GM Tech Center Becomes a National Historic Landmark

GM Tech Center

The General Motors Technical Center in Warren, Michigan, was recently honored as a National Historic Landmark by U.S. Secretary of the Interior Sally Jewell and National Park Service Director Jonathan Jarvis. The National Historic Landmarks Program was established in 1935 to recognize sites that are important to the nation as a whole and this latest designation puts the Tech Center in an exclusive group of around 2,500 U.S. National Historic Landmarks nationwide.

The tech center was designed in the early 1950s by architect Eero Saarinen, a man recognized as one of the most important modernist designers of the post-World War II period in the United States. According to the historic designation, “The GM Tech Center marked Saarinen’s emergence onto the national stage and was the first of his four influential suburban corporate campuses that represented a sea change in American business facilities. The GM campus represents Saarinen’s work not just as a creator of buildings but also as the planner/designer of total environments.”

The Tech Center was one of the most prominent corporate campuses of its day, and one that helped set the design standard for post-World War II architecture. Comprised of 25 buildings on 330 acres of land, the $100,000,000 (in 1956) Tech Center project expressed the power of GM’s combined brands and was seen as the embodiment of the growing prosperity of America at the time.
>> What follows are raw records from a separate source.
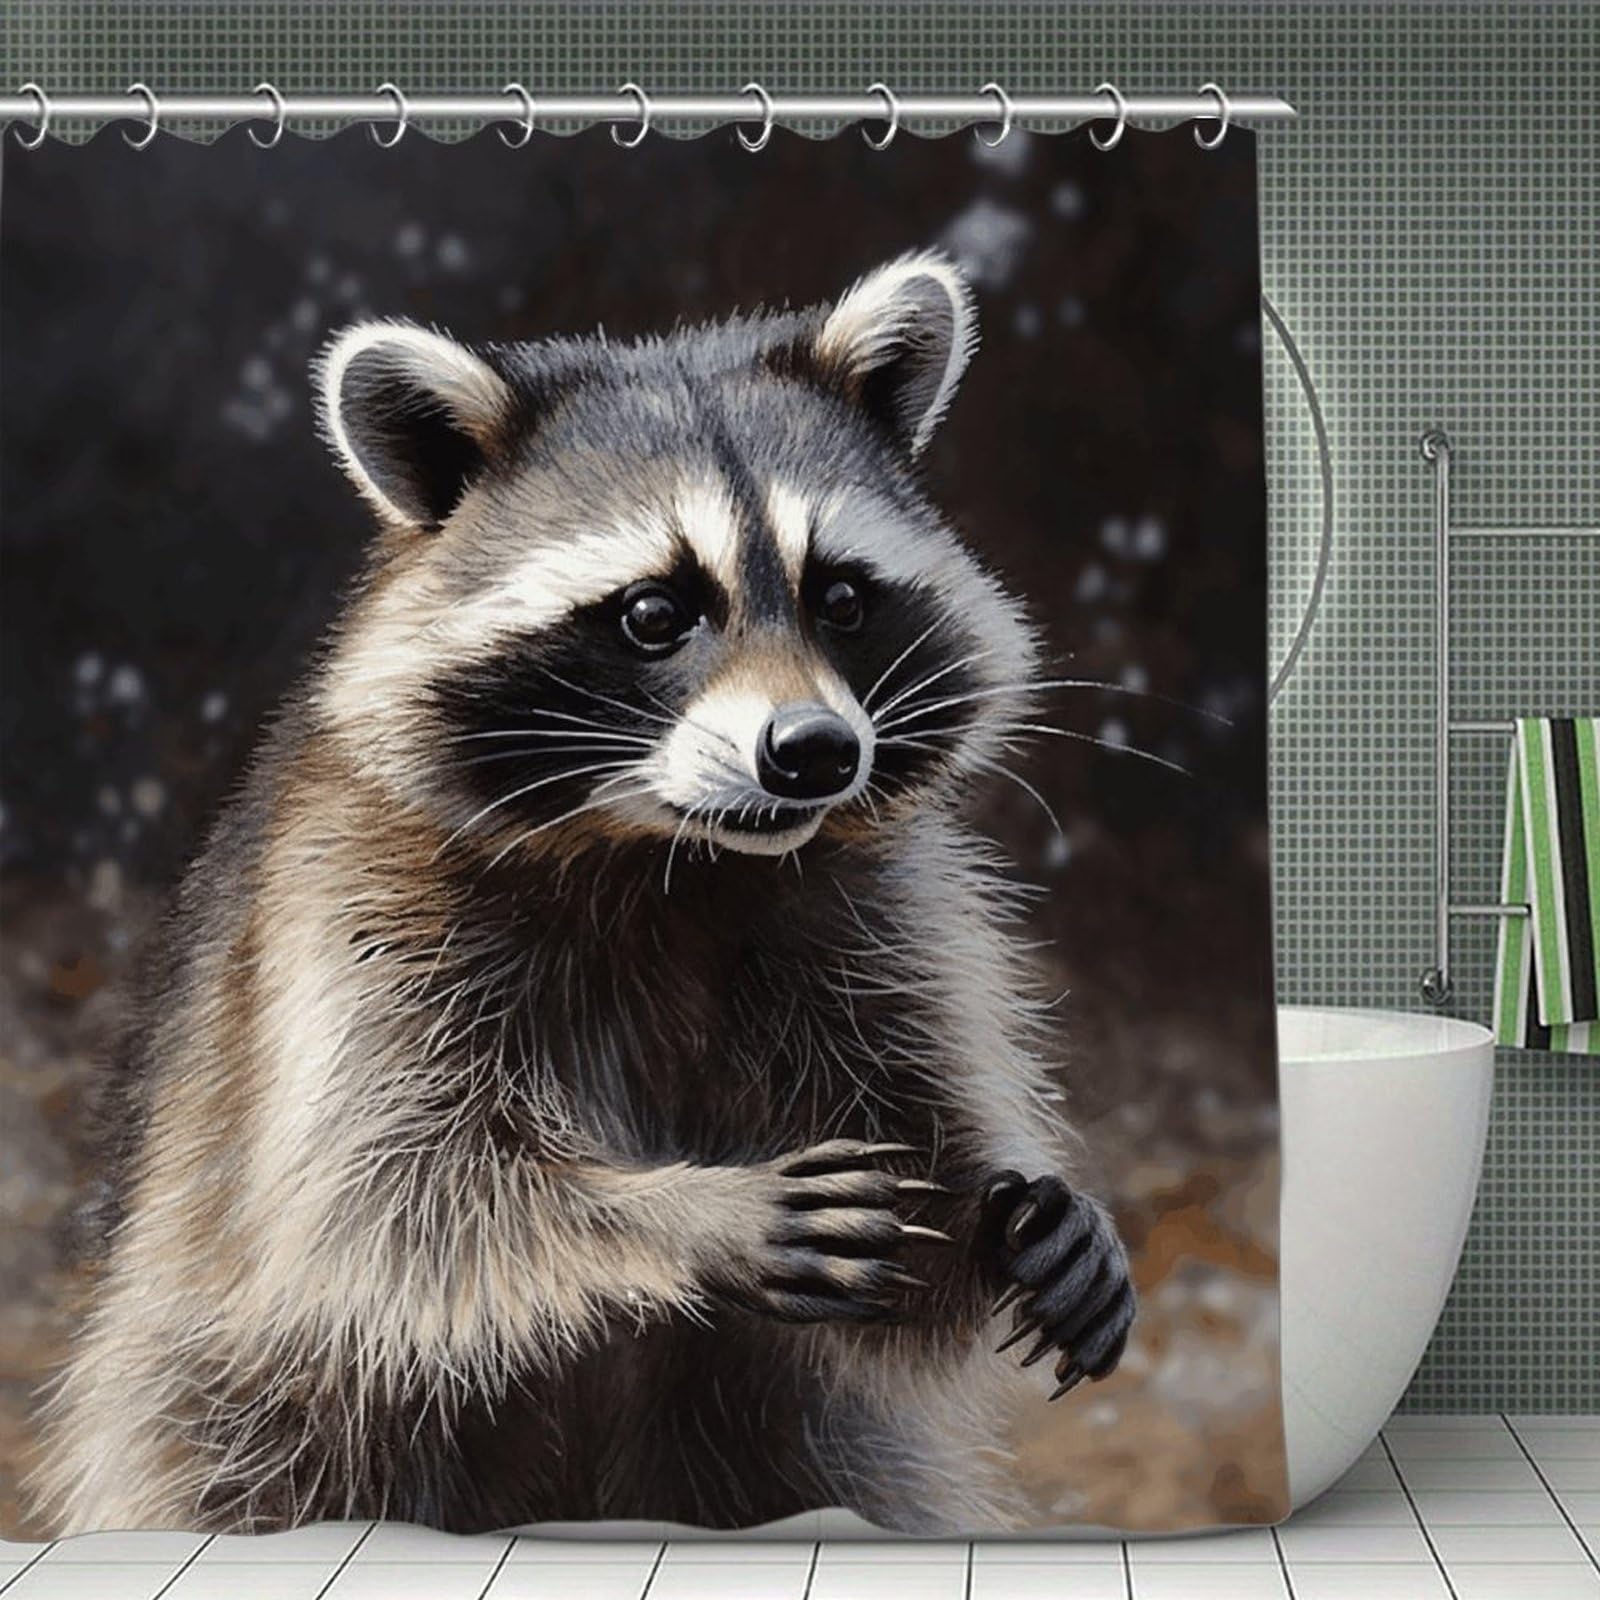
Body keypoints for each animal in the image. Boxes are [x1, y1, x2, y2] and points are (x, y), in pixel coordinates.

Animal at [33, 251, 1135, 1537]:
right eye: (655, 612)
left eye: (842, 599)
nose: (814, 752)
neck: (672, 857)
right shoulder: (351, 910)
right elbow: (379, 1204)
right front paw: (686, 1213)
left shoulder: (870, 911)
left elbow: (915, 1167)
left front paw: (1009, 1216)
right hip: (225, 1414)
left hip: (785, 1443)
Architect Saarinen broke new ground by working directly with GM’s Styling staff on the “total environment” including the center’s materials, construction methods, landscape, furniture, furnishings, and artwork too. The cooperative arrangement between Saarinen and the Styling staff helped signify the mission of the Tech Center in the design itself. The architect employed steel framing throughout the facility to help express automobile production assembly-line regularity in the design of the buildings. Saarinen also created many influential new building technologies in the process, like the complex’s sandwich panel wall system, the double-glazed exterior masonry, the high-velocity HVAC system, and the neoprene window gaskets that were inspired by automotive windshield construction.

Although Saarinen’s career was cut short when he died of a brain tumor in 1961, the Tech Center allowed him to establish himself as a premier architect in the 1950s. As a new national historic landmark, National Park Service Director Jonathan Jarvis noted that the Tech Center will “Educate and inspire Americans with their country’s rich history, as well as drive tourism and boost the local economy.”